» Exercise goal
Extract the lines from the first line of the records below through the line containing "कम ब्याज दर पर लोन लेना", inclusive, and reproduce them exactly as written.

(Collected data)
┌──
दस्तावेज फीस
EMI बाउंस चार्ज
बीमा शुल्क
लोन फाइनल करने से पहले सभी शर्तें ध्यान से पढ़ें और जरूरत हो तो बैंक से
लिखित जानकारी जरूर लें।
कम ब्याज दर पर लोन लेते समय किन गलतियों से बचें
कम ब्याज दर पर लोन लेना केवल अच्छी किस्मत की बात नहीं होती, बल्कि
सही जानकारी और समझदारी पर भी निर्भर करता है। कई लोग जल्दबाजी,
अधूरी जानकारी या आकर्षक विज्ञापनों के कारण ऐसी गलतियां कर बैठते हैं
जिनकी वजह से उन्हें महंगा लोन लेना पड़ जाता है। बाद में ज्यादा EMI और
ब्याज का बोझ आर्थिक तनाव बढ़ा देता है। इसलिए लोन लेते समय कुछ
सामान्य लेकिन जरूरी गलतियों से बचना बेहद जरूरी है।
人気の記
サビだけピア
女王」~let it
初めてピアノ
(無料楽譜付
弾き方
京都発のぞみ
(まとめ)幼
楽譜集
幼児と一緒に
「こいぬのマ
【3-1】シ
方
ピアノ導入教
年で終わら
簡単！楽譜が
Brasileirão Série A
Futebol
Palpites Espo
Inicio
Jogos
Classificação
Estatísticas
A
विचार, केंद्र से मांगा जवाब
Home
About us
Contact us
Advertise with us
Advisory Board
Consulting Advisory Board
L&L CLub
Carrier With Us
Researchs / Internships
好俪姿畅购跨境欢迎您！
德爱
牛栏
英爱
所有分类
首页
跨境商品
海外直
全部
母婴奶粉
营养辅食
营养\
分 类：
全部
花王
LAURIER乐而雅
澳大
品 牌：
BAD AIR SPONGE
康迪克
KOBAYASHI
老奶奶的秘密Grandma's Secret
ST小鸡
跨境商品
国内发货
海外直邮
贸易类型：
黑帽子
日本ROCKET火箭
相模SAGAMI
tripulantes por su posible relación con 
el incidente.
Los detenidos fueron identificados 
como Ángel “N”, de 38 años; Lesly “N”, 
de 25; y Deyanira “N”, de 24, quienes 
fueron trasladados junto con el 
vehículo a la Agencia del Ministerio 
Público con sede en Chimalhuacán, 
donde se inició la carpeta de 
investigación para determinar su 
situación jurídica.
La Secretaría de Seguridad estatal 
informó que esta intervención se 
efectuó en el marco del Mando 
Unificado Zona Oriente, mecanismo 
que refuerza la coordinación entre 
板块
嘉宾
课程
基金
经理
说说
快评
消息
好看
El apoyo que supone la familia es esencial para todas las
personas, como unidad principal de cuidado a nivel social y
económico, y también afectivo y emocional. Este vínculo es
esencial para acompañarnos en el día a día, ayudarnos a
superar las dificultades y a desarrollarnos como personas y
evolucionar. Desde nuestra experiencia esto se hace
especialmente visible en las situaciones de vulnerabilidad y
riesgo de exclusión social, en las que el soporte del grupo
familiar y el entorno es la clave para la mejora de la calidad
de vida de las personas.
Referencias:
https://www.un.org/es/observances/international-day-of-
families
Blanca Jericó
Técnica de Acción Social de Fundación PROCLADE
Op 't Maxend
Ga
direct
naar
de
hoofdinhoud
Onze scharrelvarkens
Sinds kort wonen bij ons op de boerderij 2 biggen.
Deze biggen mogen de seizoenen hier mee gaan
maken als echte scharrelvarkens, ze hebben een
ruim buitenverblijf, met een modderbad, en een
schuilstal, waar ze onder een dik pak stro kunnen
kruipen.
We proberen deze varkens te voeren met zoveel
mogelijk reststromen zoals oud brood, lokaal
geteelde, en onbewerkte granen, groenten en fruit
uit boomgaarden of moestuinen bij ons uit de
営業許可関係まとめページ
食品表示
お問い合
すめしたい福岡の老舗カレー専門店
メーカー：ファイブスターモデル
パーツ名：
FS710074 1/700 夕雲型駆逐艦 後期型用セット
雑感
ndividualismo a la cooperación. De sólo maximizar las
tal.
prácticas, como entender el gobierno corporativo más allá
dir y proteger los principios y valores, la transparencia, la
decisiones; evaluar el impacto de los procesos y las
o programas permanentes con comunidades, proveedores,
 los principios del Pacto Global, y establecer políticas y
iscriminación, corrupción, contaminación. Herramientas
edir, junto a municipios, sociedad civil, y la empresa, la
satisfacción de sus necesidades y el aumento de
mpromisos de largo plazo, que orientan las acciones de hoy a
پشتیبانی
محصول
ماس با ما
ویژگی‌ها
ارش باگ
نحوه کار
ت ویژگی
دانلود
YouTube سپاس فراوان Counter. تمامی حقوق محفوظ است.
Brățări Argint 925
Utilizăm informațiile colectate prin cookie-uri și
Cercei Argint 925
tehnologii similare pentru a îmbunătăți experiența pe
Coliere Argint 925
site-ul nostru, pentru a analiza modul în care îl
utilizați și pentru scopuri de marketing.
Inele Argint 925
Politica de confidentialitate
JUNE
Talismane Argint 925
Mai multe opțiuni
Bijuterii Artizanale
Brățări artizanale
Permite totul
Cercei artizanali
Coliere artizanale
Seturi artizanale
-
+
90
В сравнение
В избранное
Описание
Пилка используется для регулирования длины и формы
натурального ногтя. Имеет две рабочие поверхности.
└──
» Result below
दस्तावेज फीस
EMI बाउंस चार्ज
बीमा शुल्क
लोन फाइनल करने से पहले सभी शर्तें ध्यान से पढ़ें और जरूरत हो तो बैंक से
लिखित जानकारी जरूर लें।
कम ब्याज दर पर लोन लेते समय किन गलतियों से बचें
कम ब्याज दर पर लोन लेना केवल अच्छी किस्मत की बात नहीं होती, बल्कि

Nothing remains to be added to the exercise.